• What this task involves: Translate the sentence "Consul itself advertises DNS resolution for service discovery." from the discussion about Consul and DNS below into Spanish.

Caching those values for very long subverts the point of the feature.




By way of correction: Consul does not simply "round robin" DNS requests unless you configure it in a particularly naive manner.

Prepared queries [1] and network tomography (which comes from the Serf underpinnings of the non-server agents) [2] allow for a much wider range of topologies just using DNS without requiring proxies (assuming well behaved client software, which is not a given by any stretch).

Furthermore, Consul _does_ have a mesh as around 2 years ago - [3].

You are correct though that long caches subvert much of the benefit.

[1]: https://www.consul.io/api/query.html

[2]: https://www.consul.io/docs/internals/coordinates.html

[3]: https://www.consul.io/docs/connect/index.html


Not really - resolve all backend servers to IPs and list all of them as the nginx backends. When a backend server is removed, update nginx backends.

Round-robin balancing using DNS towards a small cluster is silly - you know when any new instance is added to the pool or removed from a pool, so why not push that load balancing onto the load balancer which in your case is nginx?


You're talking about layering the thing on top of Consul that I already identified in my top level comment.

Consul itself advertises DNS resolution for service discovery.


Maybe I was not clear.

Whatever is the technology that you use to register the active backends in the DNS, rather than doing name => ip address lookup per request, you can resolve all those names => ip address maps upon the service being brought up/taken down and push the resolved map as a set of backends into nginx config, thus removing the need to query DNS per request.

• Dataset excerpts:
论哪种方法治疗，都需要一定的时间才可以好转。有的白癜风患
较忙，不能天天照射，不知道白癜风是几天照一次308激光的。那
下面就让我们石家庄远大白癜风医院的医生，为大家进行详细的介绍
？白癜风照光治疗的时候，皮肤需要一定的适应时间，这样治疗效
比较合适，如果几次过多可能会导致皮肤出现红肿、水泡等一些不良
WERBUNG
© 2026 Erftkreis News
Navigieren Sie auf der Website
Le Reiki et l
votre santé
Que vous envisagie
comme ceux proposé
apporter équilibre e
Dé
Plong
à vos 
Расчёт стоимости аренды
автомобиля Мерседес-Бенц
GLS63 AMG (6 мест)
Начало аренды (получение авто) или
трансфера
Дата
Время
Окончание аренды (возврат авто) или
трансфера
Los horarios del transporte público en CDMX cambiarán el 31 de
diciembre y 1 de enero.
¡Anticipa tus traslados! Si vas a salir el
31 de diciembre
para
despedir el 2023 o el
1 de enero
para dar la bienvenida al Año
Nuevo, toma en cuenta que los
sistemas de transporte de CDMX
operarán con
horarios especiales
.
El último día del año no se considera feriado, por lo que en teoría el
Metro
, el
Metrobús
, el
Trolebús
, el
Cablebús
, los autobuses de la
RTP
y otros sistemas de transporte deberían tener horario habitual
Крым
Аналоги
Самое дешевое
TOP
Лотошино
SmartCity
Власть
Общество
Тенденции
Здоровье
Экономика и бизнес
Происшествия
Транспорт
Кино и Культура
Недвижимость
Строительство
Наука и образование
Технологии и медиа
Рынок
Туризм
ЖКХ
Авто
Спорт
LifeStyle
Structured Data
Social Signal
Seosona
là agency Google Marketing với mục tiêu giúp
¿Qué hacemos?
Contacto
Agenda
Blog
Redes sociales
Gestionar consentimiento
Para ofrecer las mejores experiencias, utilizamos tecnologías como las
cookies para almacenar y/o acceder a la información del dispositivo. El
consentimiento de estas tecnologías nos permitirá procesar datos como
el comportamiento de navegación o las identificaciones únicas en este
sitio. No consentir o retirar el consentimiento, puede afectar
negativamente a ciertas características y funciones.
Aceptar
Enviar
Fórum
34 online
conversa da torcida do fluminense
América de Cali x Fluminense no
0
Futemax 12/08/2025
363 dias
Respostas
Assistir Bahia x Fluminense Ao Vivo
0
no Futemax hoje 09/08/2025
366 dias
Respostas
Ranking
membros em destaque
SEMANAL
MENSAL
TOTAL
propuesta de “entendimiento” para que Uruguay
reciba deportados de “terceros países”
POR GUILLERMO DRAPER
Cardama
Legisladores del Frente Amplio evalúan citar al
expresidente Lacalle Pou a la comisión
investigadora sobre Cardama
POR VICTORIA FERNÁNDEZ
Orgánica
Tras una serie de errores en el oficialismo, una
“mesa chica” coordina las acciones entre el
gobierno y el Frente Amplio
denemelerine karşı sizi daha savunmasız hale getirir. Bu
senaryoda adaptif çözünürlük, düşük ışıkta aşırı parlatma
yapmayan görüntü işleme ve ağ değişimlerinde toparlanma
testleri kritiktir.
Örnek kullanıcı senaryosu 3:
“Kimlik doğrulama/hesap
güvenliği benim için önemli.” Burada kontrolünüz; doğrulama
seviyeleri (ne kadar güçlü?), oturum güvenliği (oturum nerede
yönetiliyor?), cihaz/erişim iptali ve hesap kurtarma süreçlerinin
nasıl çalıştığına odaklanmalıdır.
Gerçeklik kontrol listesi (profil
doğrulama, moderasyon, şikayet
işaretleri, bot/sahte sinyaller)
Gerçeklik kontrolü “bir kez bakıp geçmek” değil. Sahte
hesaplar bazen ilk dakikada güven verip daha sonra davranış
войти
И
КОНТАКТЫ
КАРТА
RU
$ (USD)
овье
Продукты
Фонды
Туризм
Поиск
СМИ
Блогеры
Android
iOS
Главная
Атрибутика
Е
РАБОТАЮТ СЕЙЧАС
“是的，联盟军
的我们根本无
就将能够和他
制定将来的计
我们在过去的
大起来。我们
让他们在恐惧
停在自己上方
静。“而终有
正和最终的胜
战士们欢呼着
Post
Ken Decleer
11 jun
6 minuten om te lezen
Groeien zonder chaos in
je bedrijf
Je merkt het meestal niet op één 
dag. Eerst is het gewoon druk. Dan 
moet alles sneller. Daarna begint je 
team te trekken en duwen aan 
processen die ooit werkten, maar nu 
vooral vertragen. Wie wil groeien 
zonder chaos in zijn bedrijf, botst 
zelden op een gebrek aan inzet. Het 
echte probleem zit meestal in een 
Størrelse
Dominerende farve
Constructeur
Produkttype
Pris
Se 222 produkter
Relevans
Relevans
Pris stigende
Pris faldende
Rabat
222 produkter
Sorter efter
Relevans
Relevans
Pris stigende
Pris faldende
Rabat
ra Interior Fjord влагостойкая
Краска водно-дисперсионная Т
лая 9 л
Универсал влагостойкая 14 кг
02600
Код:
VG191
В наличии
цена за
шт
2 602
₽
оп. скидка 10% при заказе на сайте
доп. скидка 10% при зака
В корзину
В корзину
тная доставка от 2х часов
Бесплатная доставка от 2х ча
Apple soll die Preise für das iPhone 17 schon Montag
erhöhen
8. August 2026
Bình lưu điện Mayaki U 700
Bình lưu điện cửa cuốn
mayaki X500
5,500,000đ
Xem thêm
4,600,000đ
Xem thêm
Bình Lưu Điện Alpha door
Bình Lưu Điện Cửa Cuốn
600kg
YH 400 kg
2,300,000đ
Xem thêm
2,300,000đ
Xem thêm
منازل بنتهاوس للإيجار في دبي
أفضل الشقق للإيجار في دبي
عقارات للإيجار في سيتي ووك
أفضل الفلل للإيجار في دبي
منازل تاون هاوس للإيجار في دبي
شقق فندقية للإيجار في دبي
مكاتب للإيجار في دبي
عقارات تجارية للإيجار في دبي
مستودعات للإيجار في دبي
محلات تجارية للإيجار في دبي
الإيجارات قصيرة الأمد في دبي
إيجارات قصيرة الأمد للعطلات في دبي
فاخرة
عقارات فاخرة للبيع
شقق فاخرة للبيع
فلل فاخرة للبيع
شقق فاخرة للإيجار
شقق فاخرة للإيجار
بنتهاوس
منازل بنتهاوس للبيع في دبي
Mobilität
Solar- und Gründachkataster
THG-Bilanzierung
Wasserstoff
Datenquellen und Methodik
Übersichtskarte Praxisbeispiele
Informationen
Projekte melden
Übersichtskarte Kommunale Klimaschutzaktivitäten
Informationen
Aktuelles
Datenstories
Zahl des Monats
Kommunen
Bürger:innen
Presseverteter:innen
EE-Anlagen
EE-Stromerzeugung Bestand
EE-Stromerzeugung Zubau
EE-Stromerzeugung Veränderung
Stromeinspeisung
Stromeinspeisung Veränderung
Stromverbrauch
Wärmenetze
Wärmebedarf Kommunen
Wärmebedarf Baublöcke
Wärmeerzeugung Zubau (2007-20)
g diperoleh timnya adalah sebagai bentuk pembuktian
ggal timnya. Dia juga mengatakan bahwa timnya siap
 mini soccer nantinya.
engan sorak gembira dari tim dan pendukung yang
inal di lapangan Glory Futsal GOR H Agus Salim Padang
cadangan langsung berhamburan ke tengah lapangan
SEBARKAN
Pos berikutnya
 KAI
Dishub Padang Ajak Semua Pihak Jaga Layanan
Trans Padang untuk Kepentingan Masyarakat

• Result: El propio Consul promociona la resolución DNS para el descubrimiento de servicios.